START Selected passage
Reputation: 23
I am attempting to use a regex to separate observations by a space as delimiter when that space is preceded by strings (LLC, SYSTEM INC, LIMITED PARTNERSHIP, SYSTEM, or SYSTEM PARTNERSHIP) and followed by a set string (LLC).
Data:
library(tidyverse)
data <- tibble(c("600 W JAX LLC 600 WJAX LLC CT CORPORATION SYSTEM INC 600 WJAX LLC", "BRICK MORTAR LIMITED PARTNERSHIP BRICK & MORTAR PROPERTY, LLC C T CORPORATION
SYSTEM BRICK & MORTAR PROPERTY, LLC", "C T CORPORATION SYSTEM JM FITZGERALD GP LLC C T CORPORATION SYSTEM PARTNERSHIP EHDOC J. MICHAEL FITZGERALD APARTMENTS LIMITED LLC"))
What I have done:
Attempt 1:
(?<=(?= (LLC|LIMITED PARTNERSHIP|SYSTEM(?: INC| PARTNERSHIP)?))) (?=.*(LLC))
https://regex101.com/r/3j5Jzx/1
Problem: matches on the space preceding the strings
I have also attempted to shift the space in the preceding argument for attempt 1.
(?<= (?=(LLC|LIMITED PARTNERSHIP|SYSTEM(?: INC| PARTNERSHIP)?))) (?=.*(LLC))
The regex returns no matches.
https://regex101.com/r/yc73MY/1
Attempt 2:
(?:(LLC|LIMITED PARTNERSHIP|SYSTEM(?: INC| PARTNERSHIP)?)) (?=.*(LLC))
https://regex101.com/r/jIJeEw/1
Problem: removes the preceding strings, but does match on the space following those strings.
END Selected passage
START Source material
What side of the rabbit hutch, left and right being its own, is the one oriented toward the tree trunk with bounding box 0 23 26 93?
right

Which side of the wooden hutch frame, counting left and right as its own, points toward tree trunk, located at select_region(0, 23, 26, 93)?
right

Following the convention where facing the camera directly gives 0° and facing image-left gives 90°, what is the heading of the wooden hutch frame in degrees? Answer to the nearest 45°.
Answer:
END Source material
START Source material
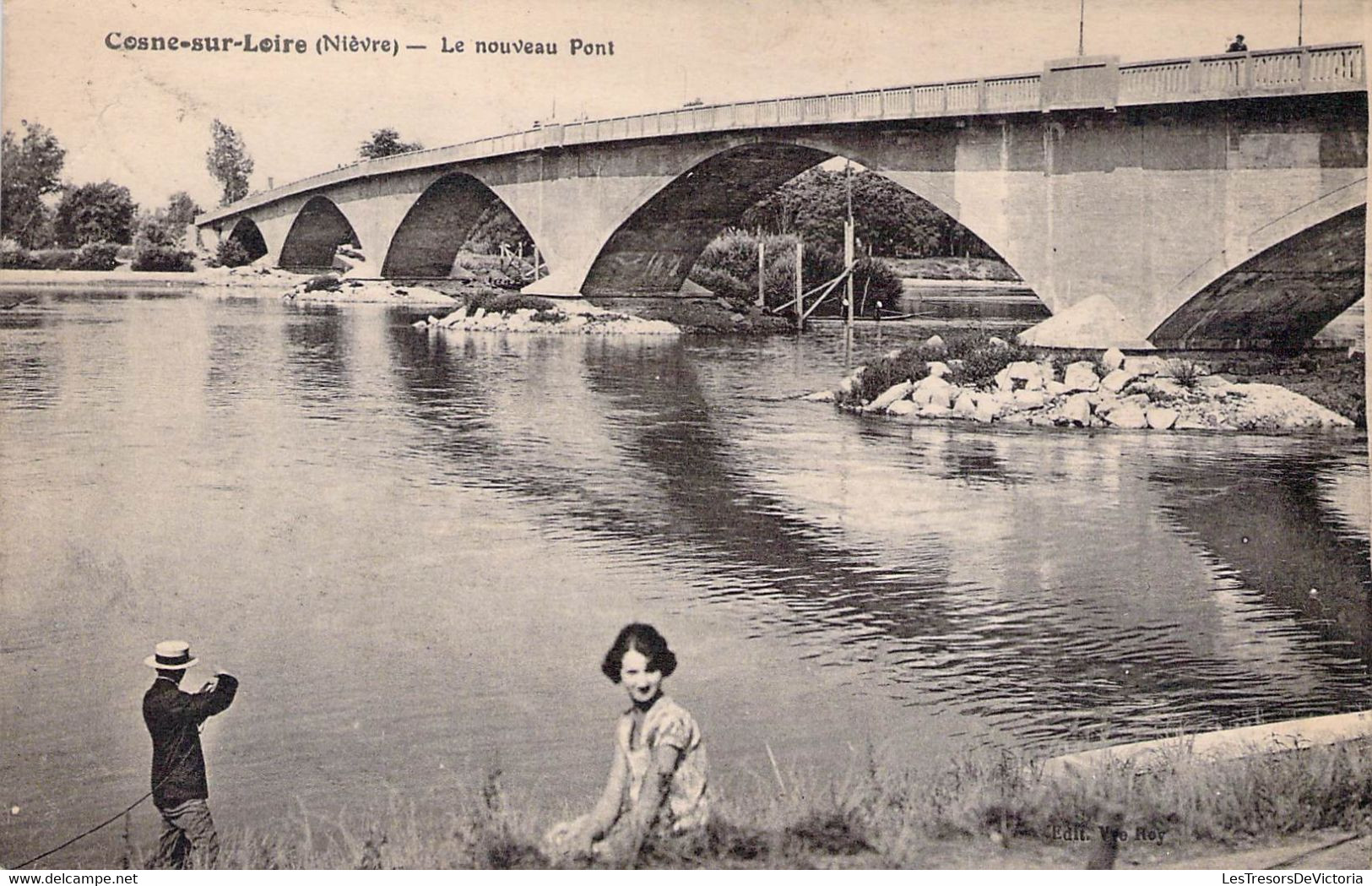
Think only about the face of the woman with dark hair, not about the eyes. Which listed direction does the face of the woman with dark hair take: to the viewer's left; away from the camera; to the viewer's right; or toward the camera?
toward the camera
END Source material
START Source material
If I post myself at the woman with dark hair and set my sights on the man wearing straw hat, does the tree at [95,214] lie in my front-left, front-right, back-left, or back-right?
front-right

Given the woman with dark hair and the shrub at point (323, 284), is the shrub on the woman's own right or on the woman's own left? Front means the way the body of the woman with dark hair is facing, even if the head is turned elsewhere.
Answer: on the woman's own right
END Source material
• Task instructions:
[a] From the forum post about splitting company names with a regex, extract the passage starting with "What I have" and going on through "following those strings.".
[b] In the forum post about splitting company names with a regex, what problem does the writer report with Attempt 1?
[c] Continue the forum post about splitting company names with a regex, starting after its last sentence.
The data has no role in this work.

• Responses:
[a]
What I have done:
Attempt 1:
(?<=(?= (LLC|LIMITED PARTNERSHIP|SYSTEM(?: INC| PARTNERSHIP)?))) (?=.*(LLC))
https://regex101.com/r/3j5Jzx/1
Problem: matches on the space preceding the strings
I have also attempted to shift the space in the preceding argument for attempt 1.
(?<= (?=(LLC|LIMITED PARTNERSHIP|SYSTEM(?: INC| PARTNERSHIP)?))) (?=.*(LLC))
The regex returns no matches.
https://regex101.com/r/yc73MY/1
Attempt 2:
(?:(LLC|LIMITED PARTNERSHIP|SYSTEM(?: INC| PARTNERSHIP)?)) (?=.*(LLC))
https://regex101.com/r/jIJeEw/1
Problem: removes the preceding strings, but does match on the space following those strings.

[b] It matches on the space preceding the strings.

[c]
Desired Output:
600 W JAX LLC
600 WJAX LLC
CT CORPORATION SYSTEM INC
600 WJAX LLC
BRICK MORTAR LIMITED PARTNERSHIP
BRICK & MORTAR PROPERTY, LLC
C T CORPORATION SYSTEM
BRICK & MORTAR PROPERTY, LLC
C T CORPORATION SYSTEM
JM FITZGERALD GP LLC
C T CORPORATION SYSTEM PARTNERSHIP
EHDOC J. MICHAEL FITZGERALD APARTMENTS LIMITED LLC
Any help would be much appreciated!
Upvotes: 0
Views: 60
Reputation: 2829
You can use:
stringr::str_split(
gsub(
"(LLC|SYSTEM INC|LIMITED PARTNERSHIP|SYSTEM|SYSTEM PARTNERSHIP) +",
"\\1###",
unlist(data)
),
"###"
)
This works by matching your list of preceeding strings (LLC|SYSTEM INC|LIMITED PARTNERSHIP|SYSTEM|SYSTEM PARTNERSHIP)
before some spaces +
and capturing your preceeding strings to group 1. This is quite handy as you can simply expand the list as needed.
It is then replaced with \\1###
, keeping your preceeding string but removing the desired space and inserting a string that does not occur in the data (###
). This is then used to split the string in str_split()
.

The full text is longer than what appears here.